傍晚六点,司机把车停在鲁甸县城的路口。夕阳正把天边染成一片橘红,像一块巨大的绸缎,温柔地裹住了远处的山和近处的房屋。陈景辰背着包站在路边,回头望了一眼项目的方向,塔吊的轮廓在暮色里若隐若现,像个沉默的巨人。
他知道,等休完这8天,回来还要面对一堆事——没整改完的安全隐患,可能被扣的工资,还有王涛彦那阴晴不定的脸色。但此刻,这些都被他暂时抛在了脑后。他只想快点回到那个生他养他的小山村,回到三爷爷的灵前,为老人烧一炷香,磕三个头。

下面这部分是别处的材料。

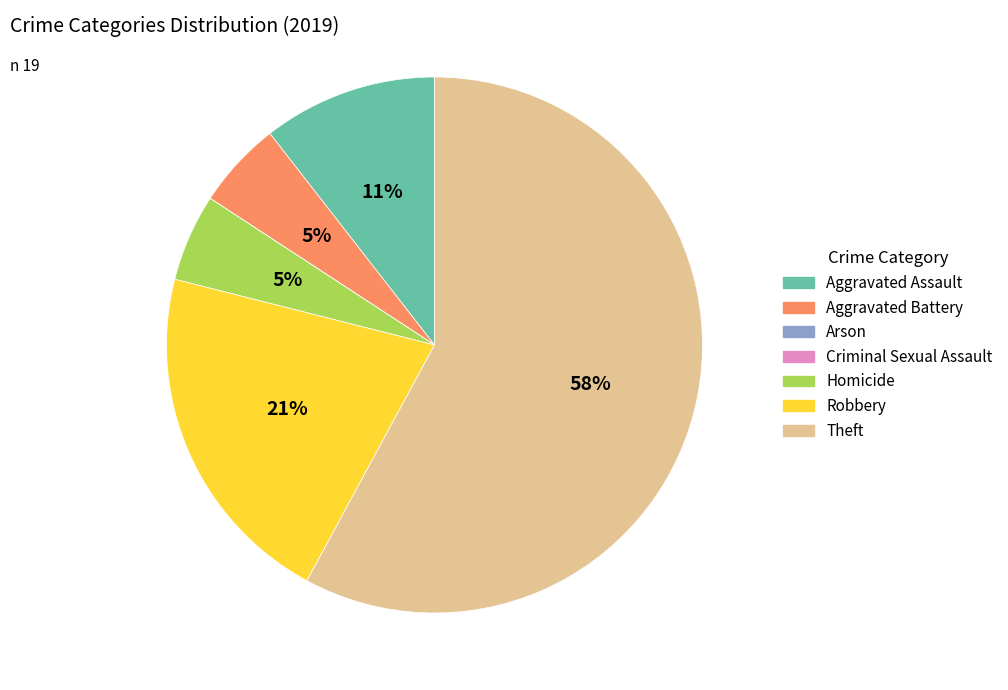

What percentage is the Aggravated Assault slice, to the nearest percent?

11%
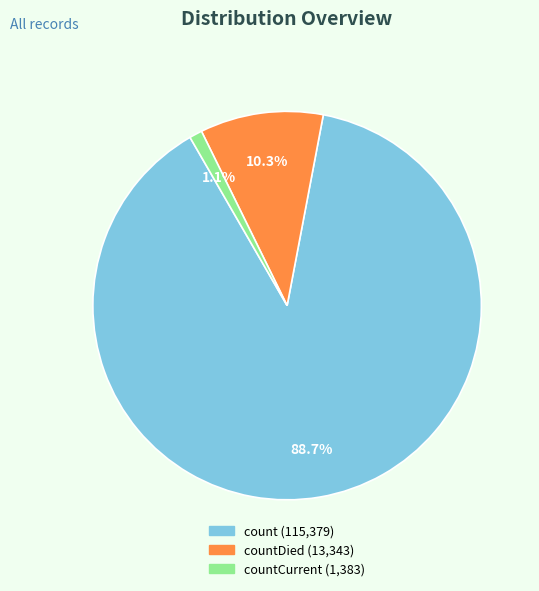

Is there a majority slice in this chart?

Yes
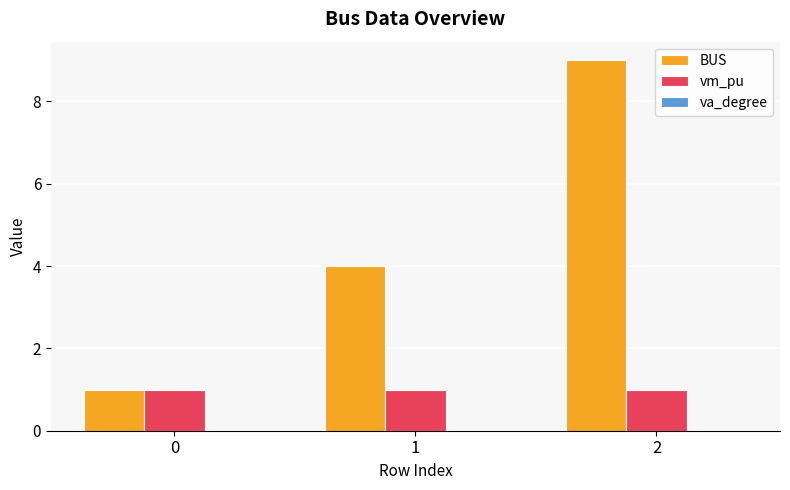

How many values in the BUS series are below 4?

1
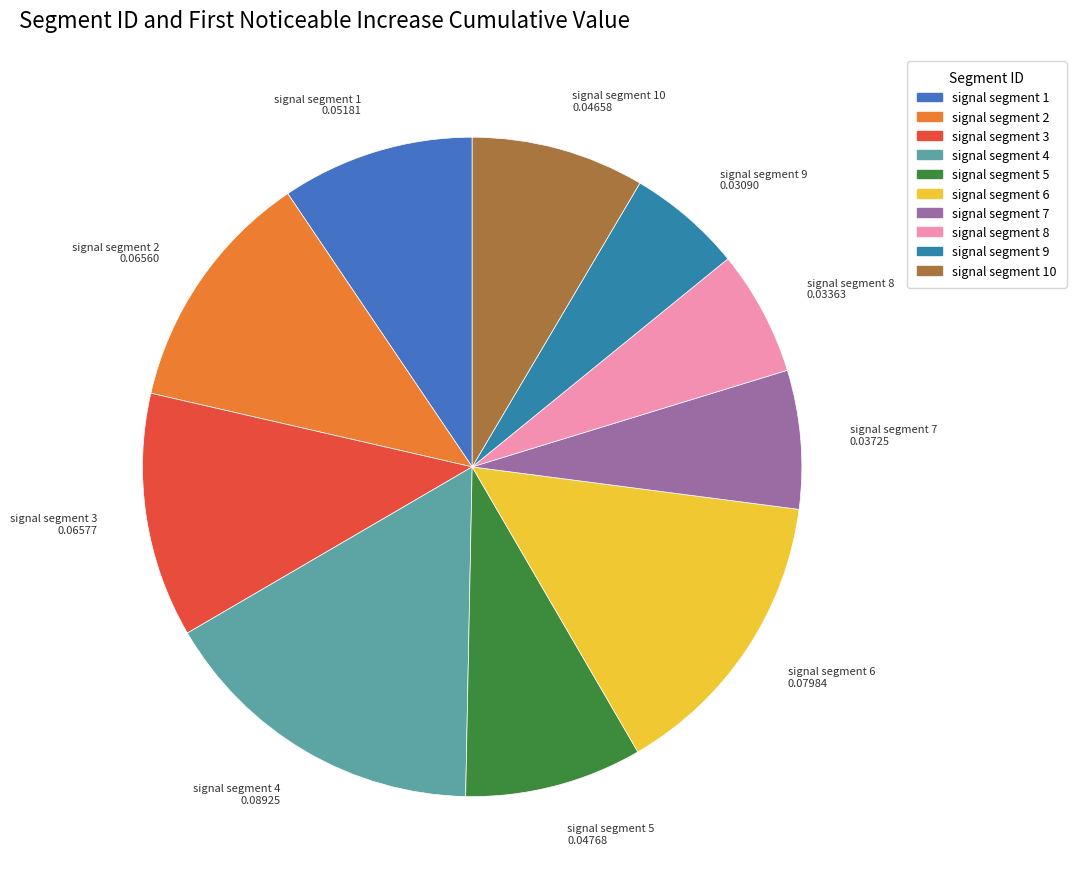

Which category has the biggest portion of the pie?

signal segment 4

顺风车晚点了十分钟,当司机按响喇叭时,陈景辰拉开车门坐了进去。车窗外的风景渐渐后退,路边的路灯一盏盏亮起,像串起的星辰。他靠在车窗上,看着夜色一点点漫过田野和山岗,心里默念着:“三爷爷,等我,我回来了。”
这八天的奔丧路,注定不会轻松。可他知道,自己做了最该做的事。有些东西,比工期更重,比工资更贵,比任何领导的脸色都重要——那是为人晚辈的本分,是刻在骨子里的亲情,是无论走多远都不能丢的根。
顺风车在黑夜里疾驰,车灯劈开前路的黑暗,载着他奔向故乡的方向。车窗外的风带着泥土的气息,像三爷爷小时候哼过的歌谣,温柔地裹着他。陈景辰闭上眼睛,眼角有温热的液体滑落,滴在帆布包上,晕开一小片深色的印记。
前路或许未知,但此刻,他的心里是踏实的。